Margaret looks surprised, but then turns her attention back to her work, as if shying away from whatever her son has to say to me.
I follow him into the living room, which is open to the kitchen, so he keeps his voice low. “Listen, if you’ve talked to Emily, you need to take anything she says with a grain of salt.”
“In what way?”
“Ever since Daddy got into financial trouble, she’s been mad. She thinks Mamma didn’t stand by him the way she should have.” He pauses. “I don’t know what she told you, but I wouldn’t put it past her to accuse Mamma of something.”
“You mean accuse her of killing your daddy?”
He grimaces. “I guess she wouldn’t go that far, but she can be judgmental, and sometimes she gets carried away.”
“I’ll keep that in mind.”
He tells me he’s off to buy groceries. “Wish me luck. The store is going to be a nightmare. We had planned to go yesterday, but . . .”
When I return to the kitchen, Margaret is slipping the pumpkin pie into the oven. She has poured the lemon pie filling into the other crust. “Come on over here while I finish up.”
I lean on the counter, watching her while she whips the whites and piles the meringue onto the lemon pie and tucks it into the oven. “I have a couple of things I want to discuss with you,” I say when she’s done.
“Let’s sit in here,” she says. “I don’t like being in the living room without Lewis here. Silly, I know.” She washes her hands and pours us each a cup of coffee, then joins me at the kitchen table.
“I’d like to get a list of names of your husband’s friends in San Antonio.”
She looks down at her hands. “Lewis didn’t have friends.”
“Doctors he worked with?”
She shakes her head. “Everyone more or less deserted him after the verdict came down. Not that he ever had close friends. More like acquain
tances. And after what happened with the trial, most of them slipped away.”
“How did he spend his time after the verdict? You said he worked for other doctors sometimes, but he must have had spare time.”
“When he was home he watched a lot of TV, spent a lot of time on the Internet.”
“Doing what?”
She shrugs. “I don’t know.” Then she blinks and gives a self-conscious laugh. “I don’t think he was into anything like pornography, if that’s what you’re thinking.”
“Hadn’t occurred to me.” Although it had. “One other thing. I talked to your daughter this morning. She told me you and your husband had your house on the market in San Antonio and were planning to move here.”
She bends her head and massages her neck so that I can’t see the expression on her face. “That was Lewis’s plan.”
“He liked it here?”
She straightens. “Liked it? I don’t know that I would say he particularly liked it. We couldn’t afford to live in San Antonio anymore. He also said he wanted to get out of San Antonio because he was tired of being cold-shouldered by people who knew what had happened. And Dooley encouraged him to come here.”
“How did you feel about moving here?” I understand that I’m asking her invasive questions, but it’s necessary. I usually know a lot about the people in town, so I don’t have to pry.
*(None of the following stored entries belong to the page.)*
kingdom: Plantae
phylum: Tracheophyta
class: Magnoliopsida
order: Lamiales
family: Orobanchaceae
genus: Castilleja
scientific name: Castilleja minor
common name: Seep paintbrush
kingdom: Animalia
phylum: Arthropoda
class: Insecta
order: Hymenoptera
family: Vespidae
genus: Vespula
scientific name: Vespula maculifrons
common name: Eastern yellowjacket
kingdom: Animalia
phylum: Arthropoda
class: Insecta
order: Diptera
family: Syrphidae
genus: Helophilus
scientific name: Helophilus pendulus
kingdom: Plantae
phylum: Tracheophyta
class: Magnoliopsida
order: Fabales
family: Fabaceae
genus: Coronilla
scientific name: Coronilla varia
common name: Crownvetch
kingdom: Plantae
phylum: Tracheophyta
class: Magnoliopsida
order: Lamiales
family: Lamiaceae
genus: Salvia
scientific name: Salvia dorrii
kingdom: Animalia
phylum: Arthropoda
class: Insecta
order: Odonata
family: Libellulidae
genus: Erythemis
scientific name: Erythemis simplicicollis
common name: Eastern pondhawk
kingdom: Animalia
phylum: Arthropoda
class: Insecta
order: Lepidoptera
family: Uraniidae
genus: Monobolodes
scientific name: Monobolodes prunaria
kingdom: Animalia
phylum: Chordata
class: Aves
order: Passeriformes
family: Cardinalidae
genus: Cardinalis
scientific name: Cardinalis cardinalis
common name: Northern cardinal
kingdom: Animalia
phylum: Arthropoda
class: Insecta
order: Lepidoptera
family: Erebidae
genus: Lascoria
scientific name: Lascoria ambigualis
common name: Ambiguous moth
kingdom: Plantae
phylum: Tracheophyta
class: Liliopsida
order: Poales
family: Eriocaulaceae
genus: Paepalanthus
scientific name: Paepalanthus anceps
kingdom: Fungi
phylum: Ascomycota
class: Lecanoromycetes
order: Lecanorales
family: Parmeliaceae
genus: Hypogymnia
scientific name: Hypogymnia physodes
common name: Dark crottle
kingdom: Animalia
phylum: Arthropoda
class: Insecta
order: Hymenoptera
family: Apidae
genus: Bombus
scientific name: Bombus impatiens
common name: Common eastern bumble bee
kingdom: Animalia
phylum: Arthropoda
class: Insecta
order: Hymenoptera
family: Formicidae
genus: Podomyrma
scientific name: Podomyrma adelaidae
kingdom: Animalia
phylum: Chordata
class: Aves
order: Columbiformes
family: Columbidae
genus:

It’s harder to investigate when I have so little background on the Wilkins family.
She sighs. “I wasn’t exactly wild about it. Not that I have anything against this place,” she adds. “You have to understand. Before the lawsuit, I liked my life. I never had any burning ambition to be a businesswoman. We had friends, and I liked to entertain. I don’t mean it was all frivolous. When the kids were little, I did events to raise money for schools. After that I got hooked up with hospital charity events.” She grimaces. “Of course that ended when the lawsuit came up. Everybody was nice to me, but the hospital didn’t want me involved with fundraising for the hospital when my husband was being sued.”
“Why is that?”
“Because that woman sued the hospital, too.” She gives a humorless laugh. “I could see their point.”